Diese Teilbereiche können per bestehender Checklisten vorgegeben sein. Ist dies in der Praxis nicht üblich, kann sie der Azubi selbst erstellen. Dazu verwendet er am besten ein dickes Heft oder Buch, das über ein bis drei Jahre ähnlich einem Vokabelheft beibehalten wird. Dieses Notebook enthält neben den Checklisten auch Zeichnungen, Erklärungen und Definitionen. Damit stellt es ein universelles Nachschlagewerk für die tägliche Arbeit in der Praxis dar. Ausschließlich an den Verfahrensablaufen in der jeweiligen Praxis ausgerichtet ist esinhaltlich völlig unabhängig vom Berichtsheft oder Schulstoff. An Hand dieser Checklisten und Gedächtnisstützen ist eine Azubi innerhalb der ersten drei Monate bereits fähig, Behandlungsvorbereitungen bis ins kleinste Detail selbständig zu erledigen. Genauso verhält es sich auch mit dem Behandlungsende, Teiler der Patientenbetreuung sowie dem Bereich Hygiene und Sterilisation. Eigenverantwortliche Arbeiten, die erfolgreich beendet werden, stärken das Selbstbewusstsein. Lob motiviert zu stärkerem persönlicher Einsatz und macht Lust auf mehr Erfolg.

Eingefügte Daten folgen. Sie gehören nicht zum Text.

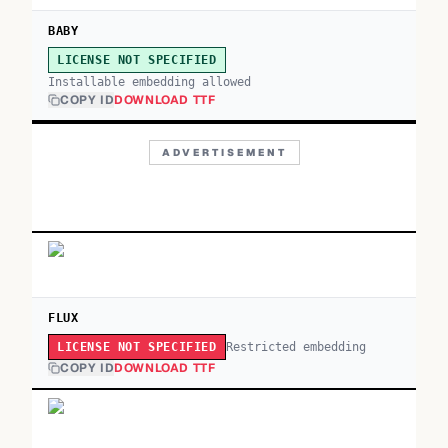
BABY
LICENSE NOT SPECIFIED
Installable embedding allowed
COPY ID
DOWNLOAD TTF
ADVERTISEMENT
FLUX
Restricted embedding
LICENSE NOT SPECIFIED
COPY ID
DOWNLOAD TTF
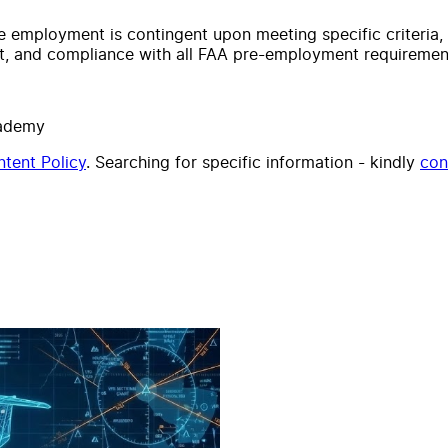
time employment is contingent upon meeting specific criteria
lt, and compliance with all FAA pre-employment requiremen
cademy
tent Policy
. Searching for specific information - kindly
con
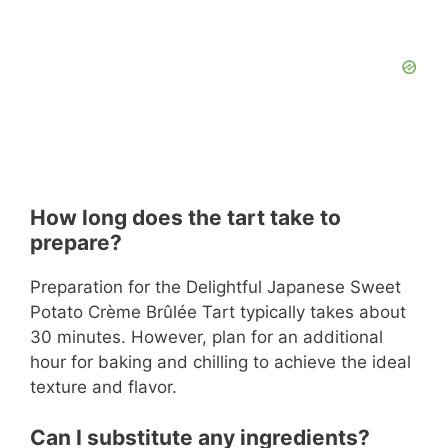
How long does the tart take to
prepare?
Preparation for the Delightful Japanese Sweet
Potato Crème Brûlée Tart typically takes about
30 minutes. However, plan for an additional
hour for baking and chilling to achieve the ideal
texture and flavor.
Can I substitute any ingredients?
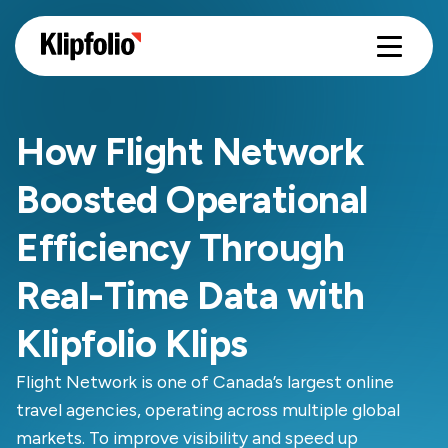
How Flight Network
Boosted Operational
Efficiency Through
Real-Time Data with
Klipfolio Klips
Flight Network is one of Canada’s largest online
travel agencies, operating across multiple global
markets. To improve visibility and speed up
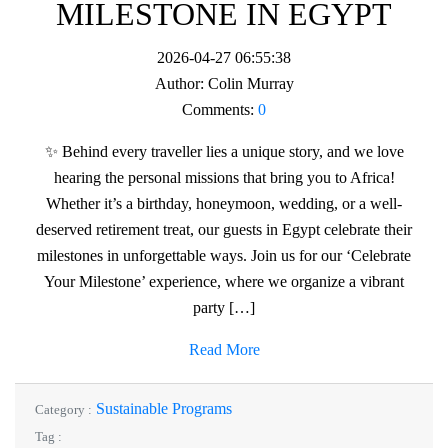
MILESTONE IN EGYPT
2026-04-27 06:55:38
Author:
Colin Murray
Comments:
0
✨ Behind every traveller lies a unique story, and we love
hearing the personal missions that bring you to Africa!
Whether it’s a birthday, honeymoon, wedding, or a well-
deserved retirement treat, our guests in Egypt celebrate their
milestones in unforgettable ways. Join us for our ‘Celebrate
Your Milestone’ experience, where we organize a vibrant
party […]
Read More
Sustainable Programs
Category :
Tag :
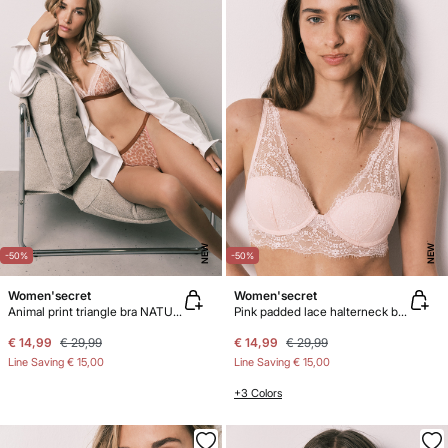
NEW
NEW
-50%
-50%
Women'secret
Women'secret
Animal print triangle bra NATURAL
Pink padded lace halterneck bra INTUITIVE
€ 14,99
€ 29,99
€ 14,99
€ 29,99
Line Saving
€ 15,00
Line Saving
€ 15,00
+3 Colors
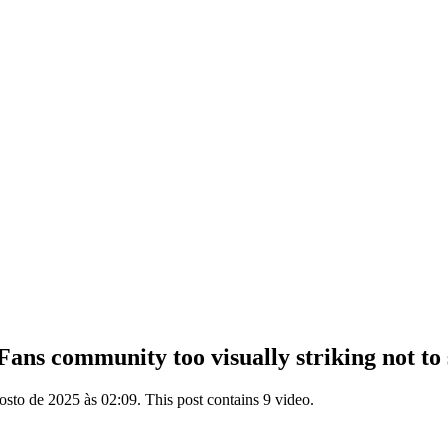
ns community too visually striking not to sh
sto de 2025 às 02:09. This post contains 9 video.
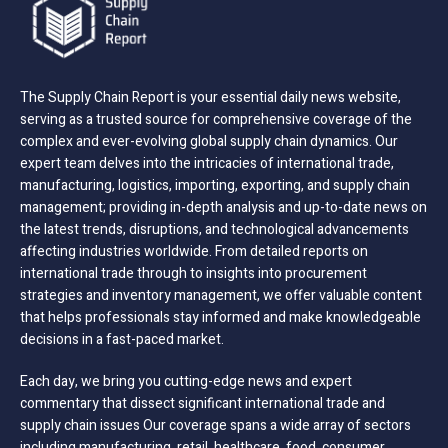
The Supply Chain Report is your essential daily news website,
serving as a trusted source for comprehensive coverage of the
complex and ever-evolving global supply chain dynamics. Our
expert team delves into the intricacies of international trade,
manufacturing, logistics, importing, exporting, and supply chain
management; providing in-depth analysis and up-to-date news on
the latest trends, disruptions, and technological advancements
affecting industries worldwide. From detailed reports on
international trade through to insights into procurement
strategies and inventory management, we offer valuable content
that helps professionals stay informed and make knowledgeable
decisions in a fast-paced market.
Each day, we bring you cutting-edge news and expert
commentary that dissect significant international trade and
supply chain issues Our coverage spans a wide array of sectors
including manufacturing, retail, healthcare, food, consumer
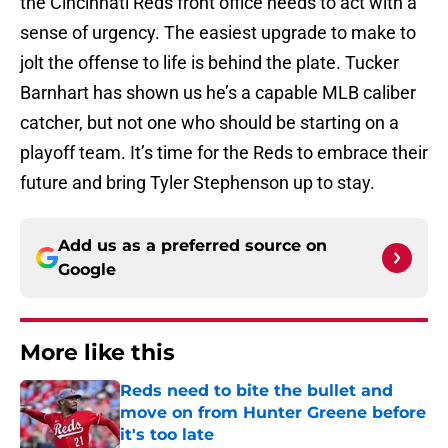
the Cincinnati Reds front office needs to act with a
sense of urgency. The easiest upgrade to make to
jolt the offense to life is behind the plate. Tucker
Barnhart has shown us he’s a capable MLB caliber
catcher, but not one who should be starting on a
playoff team. It’s time for the Reds to embrace their
future and bring Tyler Stephenson up to stay.
Add us as a preferred source on
Google
More like this
Reds need to bite the bullet and
move on from Hunter Greene before
it's too late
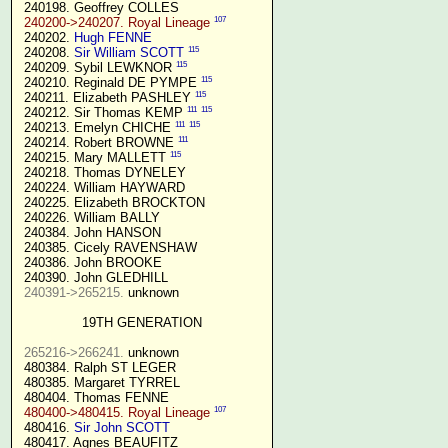
 240198. Geoffrey COLLES

107
240200->240207. Royal Lineage
 240202. 
Hugh FENNE
115
 240208. 
Sir William SCOTT
115
 240209. Sybil LEWKNOR 
115
 240210. Reginald DE PYMPE 
115
 240211. Elizabeth PASHLEY 
111
115
 240212. Sir Thomas KEMP 
111
115
 240213. Emelyn CHICHE 
111
 240214. Robert BROWNE 
115
 240215. Mary MALLETT 
 240218. Thomas DYNELEY

 240224. William HAYWARD

 240225. Elizabeth BROCKTON

 240226. William BALLY

 240384. John HANSON

 240385. Cicely RAVENSHAW

 240386. John BROOKE

 240390. John GLEDHILL

240391->265215.
 unknown

19TH GENERATION
265216->266241.
 unknown

 480384. Ralph ST LEGER

 480385. Margaret TYRREL

 480404. Thomas FENNE

107
480400->480415. Royal Lineage
 480416. 
Sir John SCOTT
 480417. Agnes BEAUFITZ
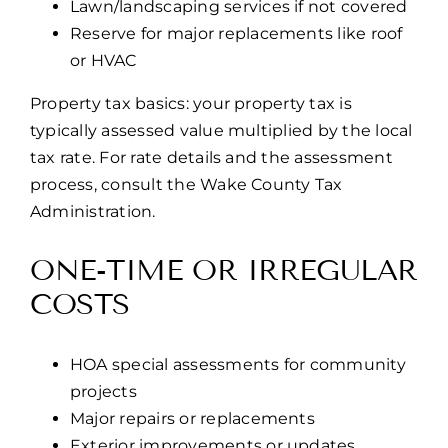
Lawn/landscaping services if not covered
Reserve for major replacements like roof
or HVAC
Property tax basics: your property tax is
typically assessed value multiplied by the local
tax rate. For rate details and the assessment
process, consult the Wake County Tax
Administration.
ONE-TIME OR IRREGULAR
COSTS
HOA special assessments for community
projects
Major repairs or replacements
Exterior improvements or updates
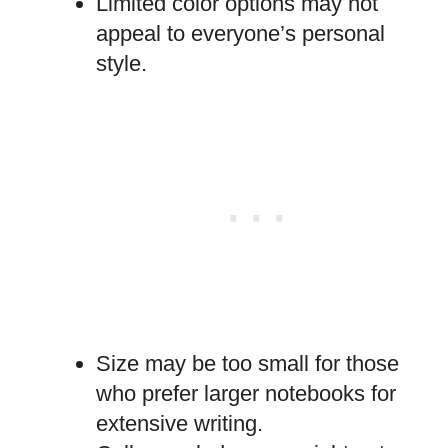
Limited color options may not
appeal to everyone’s personal
style.
Size may be too small for those
who prefer larger notebooks for
extensive writing.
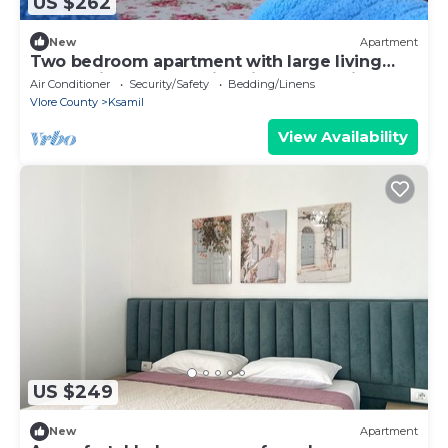
US $262
New
Apartment
Two bedroom apartment with large living
room suitable for family with GardenView
Air Conditioner
Security/Safety
Bedding/Linens
Vlore County
Ksamil
View Availability
US $249
New
Apartment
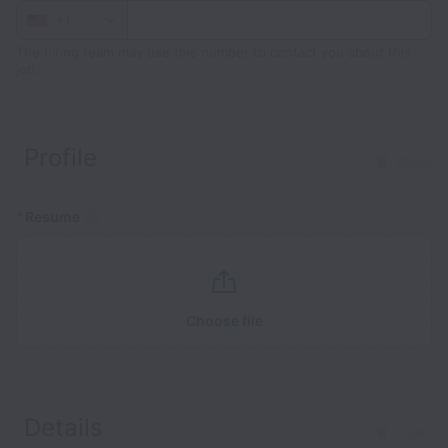
+1
The hiring team may use this number to contact you about this
job.
Profile
Clear
*
Resume
Choose file
Details
Clear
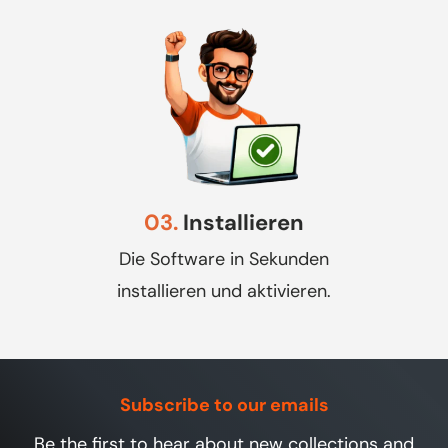
03.
Installieren
Die Software in Sekunden
installieren und aktivieren.
Subscribe to our emails
Be the first to hear about new collections and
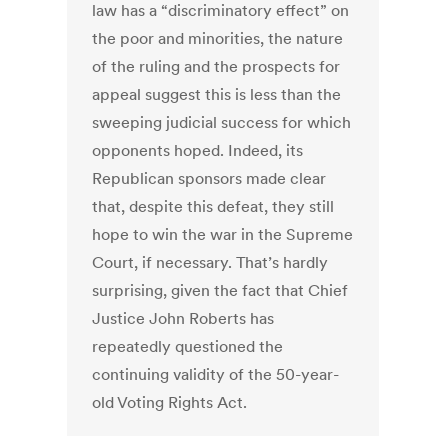
law has a “discriminatory effect” on
the poor and minorities, the nature
of the ruling and the prospects for
appeal suggest this is less than the
sweeping judicial success for which
opponents hoped. Indeed, its
Republican sponsors made clear
that, despite this defeat, they still
hope to win the war in the Supreme
Court, if necessary. That’s hardly
surprising, given the fact that Chief
Justice John Roberts has
repeatedly questioned the
continuing validity of the 50-year-
old Voting Rights Act.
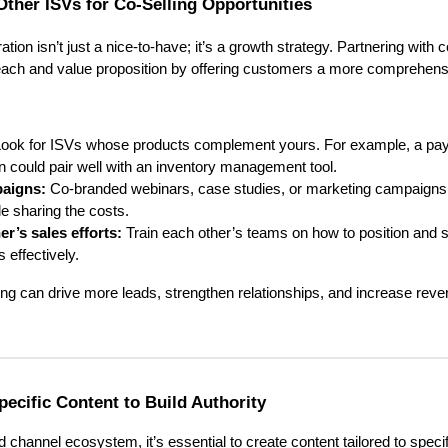
Other ISVs for Co-Selling Opportunities
ration isn’t just a nice-to-have; it’s a growth strategy. Partnering wit
each and value proposition by offering customers a more comprehensi
ook for ISVs whose products complement yours. For example, a pa
n could pair well with an inventory management tool.
paigns:
Co-branded webinars, case studies, or marketing campaign
e sharing the costs.
r’s sales efforts:
Train each other’s teams on how to position and s
s effectively.
ing can drive more leads, strengthen relationships, and increase reven
Specific Content to Build Authority
 channel ecosystem, it’s essential to create content tailored to specif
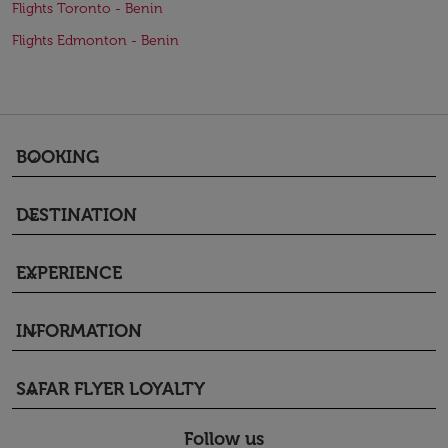
Flights Toronto - Benin
Flights Edmonton - Benin
BOOKING
keyboard_arrow_down
DESTINATION
keyboard_arrow_down
EXPERIENCE
keyboard_arrow_down
INFORMATION
keyboard_arrow_down
SAFAR FLYER LOYALTY
keyboard_arrow_down
Follow us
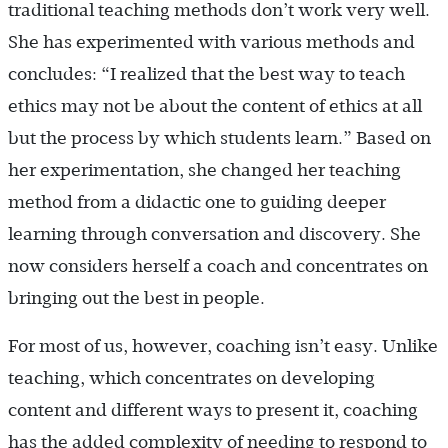
traditional teaching methods don’t work very well.
She has experimented with various methods and
concludes: “I realized that the best way to teach
ethics may not be about the content of ethics at all
but the process by which students learn.” Based on
her experimentation, she changed her teaching
method from a didactic one to guiding deeper
learning through conversation and discovery. She
now considers herself a coach and concentrates on
bringing out the best in people.
For most of us, however, coaching isn’t easy. Unlike
teaching, which concentrates on developing
content and different ways to present it, coaching
has the added complexity of needing to respond to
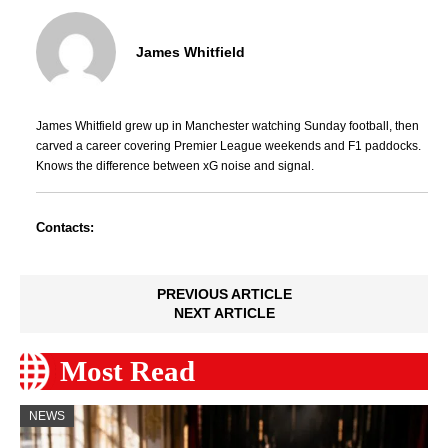
James Whitfield
James Whitfield grew up in Manchester watching Sunday football, then
carved a career covering Premier League weekends and F1 paddocks.
Knows the difference between xG noise and signal.
Contacts:
PREVIOUS ARTICLE
NEXT ARTICLE
Most Read
NEWS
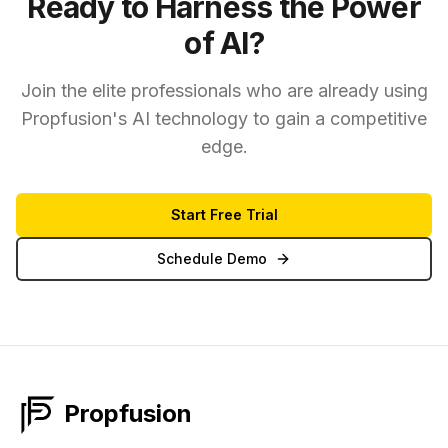
Ready to Harness the Power
of AI?
Join the elite professionals who are already using
Propfusion's AI technology to gain a competitive
edge.
Start Free Trial
Schedule Demo
Propfusion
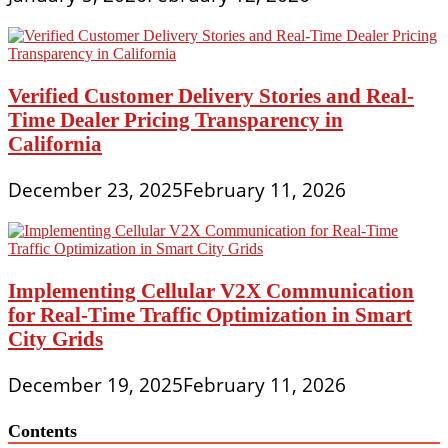
Verified Customer Delivery Stories and Real-
Time Dealer Pricing Transparency in
California
December 23, 2025
February 11, 2026
Implementing Cellular V2X Communication
for Real-Time Traffic Optimization in Smart
City Grids
December 19, 2025
February 11, 2026
Contents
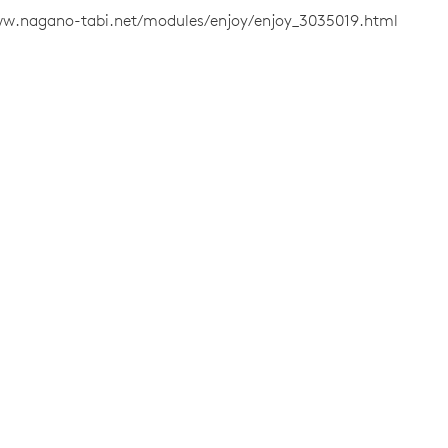
ww.nagano-tabi.net/modules/enjoy/enjoy_3035019.html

Fördern Sie die Stärken der ,Kleinen" und wenn es zunächst nur die gute Telefonstimme ist.

Peu à peu werden ihre Aufgabenbereiche erweitert, von der Assistenz über Materialbestellung und Telefon, bis zu Röntgen und kleinen Laborarbeiten. Sobald diese praktischen Teile gut funktionieren, kann sie langsam in Rezeptions- und Verwaltungsaufgaben eingeführt werden. Es ist immer wieder ein spannendes Abenteuer, wie sich diese Mädchen im Verlauf der drei Lehrjahre entwickeln. Und wenn wir einmal ungeduldig werden, denken Sie daran, wie lange wir gebraucht haben, so einfache Dinge wie eine perfekte Unterfüllung spielerisch und ohne Stress an einem Zahn wie z. B. 27 fehlerfrei zu applizieren.

 

Ich wünsche Ihnen viel Spaß mit der „neuen Garde"!